> [Tarefas a realizar]:
1. Responda com base no texto sobre Rubem Alves e a poesia:
(a) Que idade tinha Rubem Alves?
(b) Quanto tempo durou a conversa entre Rubem Alves e Elisa Lucinda?
(c) Qual poesia os dois disseram ser a que mais os emocionava, e de quem ela é?
2. Transcreva do texto sobre Rubem Alves e a poesia o trecho que vai de "Neurocientistas das melhores" até "música e matemática.", inclusive.

> [Trecho do documento]:
Gilberto Dimenstein
O psicanalista e educador Rubem Alves, 74, andava um tanto abatido, tomado por reflexões sobre envelhecimento e morte. Tinha passado vários meses com dificuldade de locomoção por causa de um problema na coluna e ainda buscava forças para se recuperar de um rompimento com sua companheira. Essa crise existencial se transformou, por acaso, numa experiência poética.
Numa tarde de 9 de julho, São Paulo estava vazia por causa do feriado e Rubem conheceu a atriz e poeta Elisa Lucinda, uma negra de olhos verdes, cabelos ruivos, cuja paixão é ensinar pessoas comuns a declamar. O motivo do encontro era a gravação de um depoimento com dicas para professores sobre como levar a poesia para dentro da escola.
A conversa de seis horas, apurada com taças de vinho tinto (e no final reforçada com doses de uísque), acabou em caminhos inesperados. Os versos declamados mesclavam-se com as histórias de vida desde a infância e sintetizavam alegrias, medos, decepções, mistérios, conquistas, esperanças e pequenos e grandes prazeres.
Sem se darem conta, fizeram uma síntese de décadas de emoções vividas, numa espécie de autobiografia poética.
Logo no início da conversa entre os dois desconhecidos, eles disseram que nenhuma poesia os emocionava tanto como "Cântico Negro", de José Régio.
"Se vim ao mundo, foi
Só para deflorar florestas virgens,
E desenhar meus próprios pés na areia inexplorada!
O mais que faço não vale nada"
Depois de declamarem essa poesia, eles, que se conheceram havia alguns minutos, não precisavam mais de apresentação: pareciam íntimos. O roteiro da gravação obedeceu às ordens apenas das emoções que iam surgindo e se associando aos versos de Fernando Pessoa, Drummond, Manuel Bandeira, Manoel de Barros, Pablo Neruda, Adélia Prado, Cecília Meireles e Mário Quintana.
Certamente, muita gente deve achar que tanta emoção não cabe nem deveria caber dentro de uma escola -talvez até ache que estudar poesia é coisa do passado. Aulas de artes são vistas, na maioria das vezes, como uma diversão, nem remotamente tão valiosas como matemática, física ou gramática.
Mas justamente nesse tipo de emoção poética reside uma conexão com o futuro.
Quando falo em futuro, estou me referindo a algo bem prático: a empregabilidade de um indivíduo depende do seu contato com as mais diferentes formas de criatividade, a começar pelas artes.
Neurocientistas das melhores universidades do mundo, como Harvard, revelam como a arte ajuda a desenvolver a capacidade de aprender. Há impacto direto na memória e na capacidade de associação, entre outros efeitos que facilitam a aprendizagem. Descobriu-se uma ligação direta entre música e matemática.

> [Dados fornecidos]:
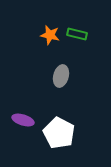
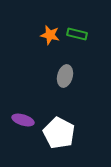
gray ellipse: moved 4 px right
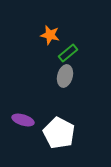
green rectangle: moved 9 px left, 19 px down; rotated 54 degrees counterclockwise
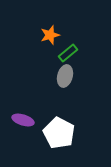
orange star: rotated 30 degrees counterclockwise
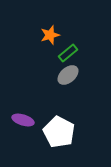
gray ellipse: moved 3 px right, 1 px up; rotated 35 degrees clockwise
white pentagon: moved 1 px up
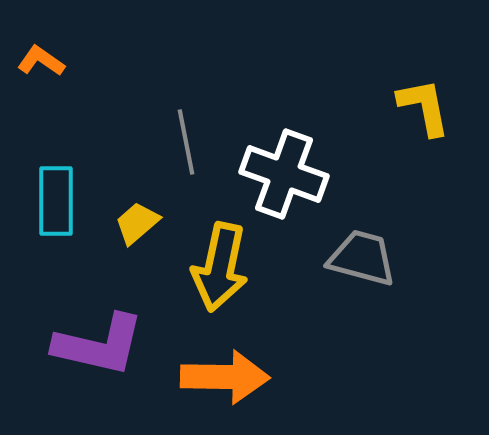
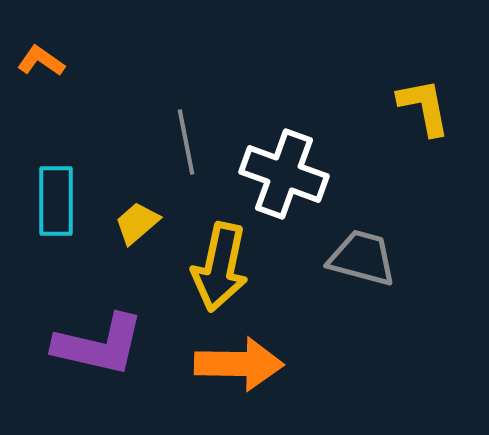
orange arrow: moved 14 px right, 13 px up
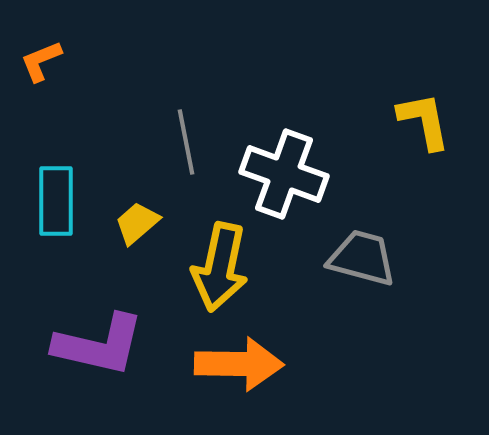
orange L-shape: rotated 57 degrees counterclockwise
yellow L-shape: moved 14 px down
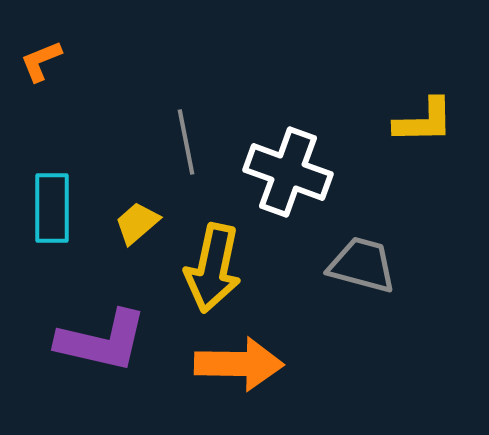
yellow L-shape: rotated 100 degrees clockwise
white cross: moved 4 px right, 2 px up
cyan rectangle: moved 4 px left, 7 px down
gray trapezoid: moved 7 px down
yellow arrow: moved 7 px left, 1 px down
purple L-shape: moved 3 px right, 4 px up
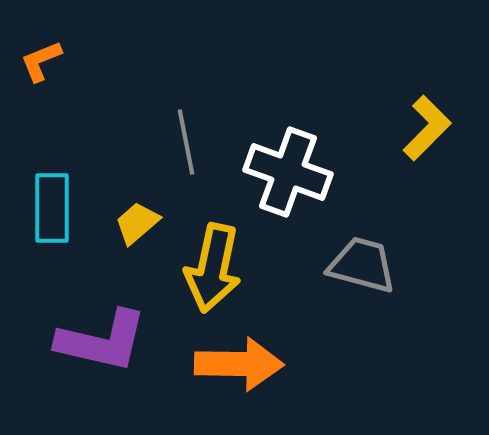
yellow L-shape: moved 3 px right, 7 px down; rotated 44 degrees counterclockwise
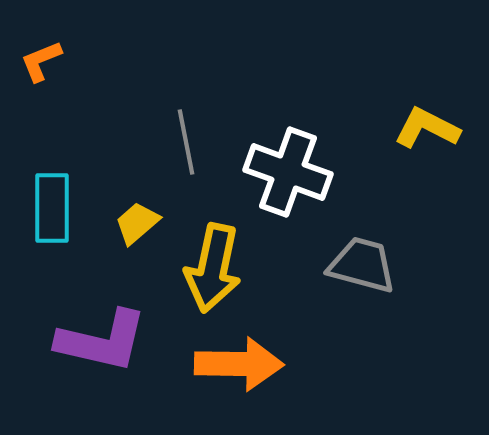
yellow L-shape: rotated 108 degrees counterclockwise
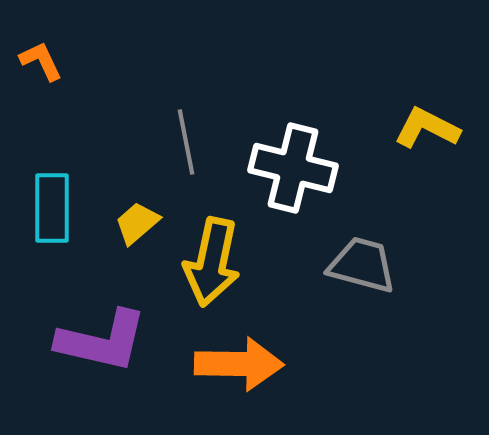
orange L-shape: rotated 87 degrees clockwise
white cross: moved 5 px right, 4 px up; rotated 6 degrees counterclockwise
yellow arrow: moved 1 px left, 6 px up
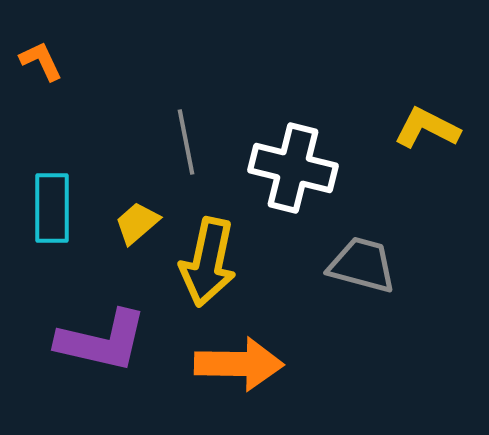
yellow arrow: moved 4 px left
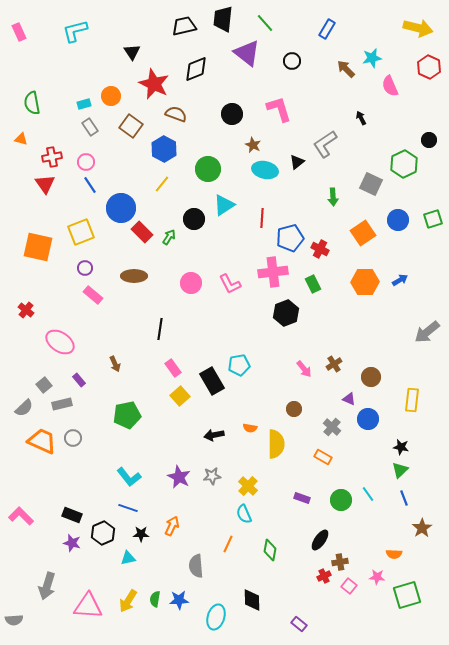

> [Respostas por tarefa]:
1.
(a) Rubem Alves tinha 74 anos.
(b) A conversa durou seis horas.
(c) Era "Cântico Negro", de José Régio.

2.
Neurocientistas das melhores universidades do mundo, como Harvard, revelam como a arte ajuda a desenvolver a capacidade de aprender. Há impacto direto na memória e na capacidade de associação, entre outros efeitos que facilitam a aprendizagem. Descobriu-se uma ligação direta entre música e matemática.